Alexandre Bianchini Elian Miguel
Advogado da Equipe de Consultoria Societária do VLF Advogados
Pedro Ernesto Rocha
Coordenador da Equipe de Consultoria Societária do VLF Advogados
(1) Saiba mais sobre o regramento societário brasileiro em: https://www.vlf.adv.br/noticia_aberta.php?id=2116.
(2) Na legislação brasileira, o consórcio começa a ter maior utilização a partir do Decreto nº 24.643/1934, conhecido como o “Código das Águas”. A partir de então, figurou em outros normativos como o (i) Decreto-lei nº 869/1938, que regulava os crimes contra a economia popular à época; (ii) a Lei nº 4.137/1962, que mencionava de forma implícita “ajustes, acordos ou convenções entre empresas”; e (iii) a Lei nº 4.728/1965, que regula o Mercado de Capitais Brasileiro. Sobre o tema, cf. GOMES JÚNIOR, Roberto Lincoln de Sousa. Consórcio de Empresas: Fundamentos e Regime de Responsabilidade. São Paulo: Quartier Latin, 2019. p. 48-49.
(3) LSA, art. 278: “As companhias e quaisquer outras sociedades, sob o mesmo controle ou não, podem constituir consórcio para executar determinado empreendimento, observado o disposto neste Capítulo. § 1º O consórcio não tem personalidade jurídica e as consorciadas somente se obrigam nas condições previstas no respectivo contrato, respondendo cada uma por suas obrigações, sem presunção de solidariedade. § 2º A falência de uma consorciada não se estende às demais, subsistindo o consórcio com as outras contratantes; os créditos que porventura tiver a falida serão apurados e pagos na forma prevista no contrato de consórcio.”
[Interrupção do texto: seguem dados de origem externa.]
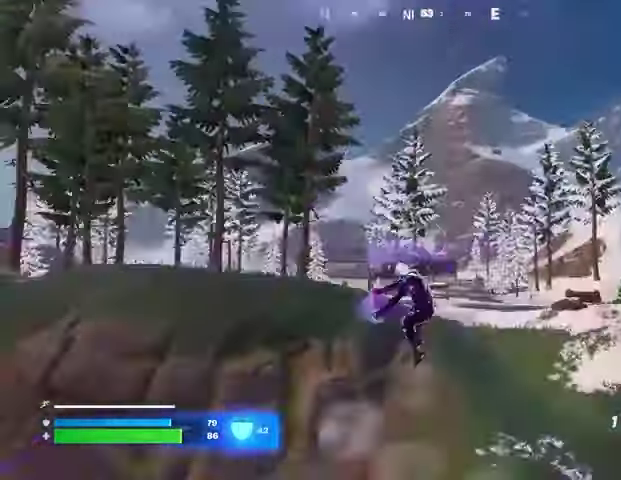
{"dt_ms": 500, "buttons": [], "left_stick": "up", "right_stick": "center", "events": []}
art. 279: “O consórcio será constituído mediante contrato aprovado pelo órgão da sociedade competente para autorizar a alienação de bens do ativo não circulante, do qual constarão: I - a designação do consórcio se houver; II - o empreendimento que constitua o objeto do consórcio; III - a duração, endereço e foro; IV - a definição das obrigações e responsabilidade de cada sociedade consorciada, e das prestações específicas; V - normas sobre recebimento de receitas e partilha de resultados; VI - normas sobre administração do consórcio, contabilização, representação das sociedades consorciadas e taxa de administração, se houver; VII - forma de deliberação sobre assuntos de interesse comum, com o número de votos que cabe a cada consorciado; VIII - contribuição de cada consorciado para as despesas comuns, se houver. Parágrafo único. O contrato de consórcio e suas alterações serão arquivados no registro do comércio do lugar da sua sede, devendo a certidão do arquivamento ser publicada.”
(4) Marco Legal da Geração Distribuída, art.1º: “Para fins e efeitos desta Lei, são adotadas as seguintes definições: (...) X - geração compartilhada: modalidade caracterizada pela reunião de consumidores, por meio de consórcio, cooperativa, condomínio civil voluntário ou edilício ou qualquer outra forma de associação civil, instituída para esse fim, composta por pessoas físicas ou jurídicas que possuam unidade consumidora com microgeração ou minigeração distribuída, com atendimento de todas as unidades consumidoras pela mesma distribuidora”.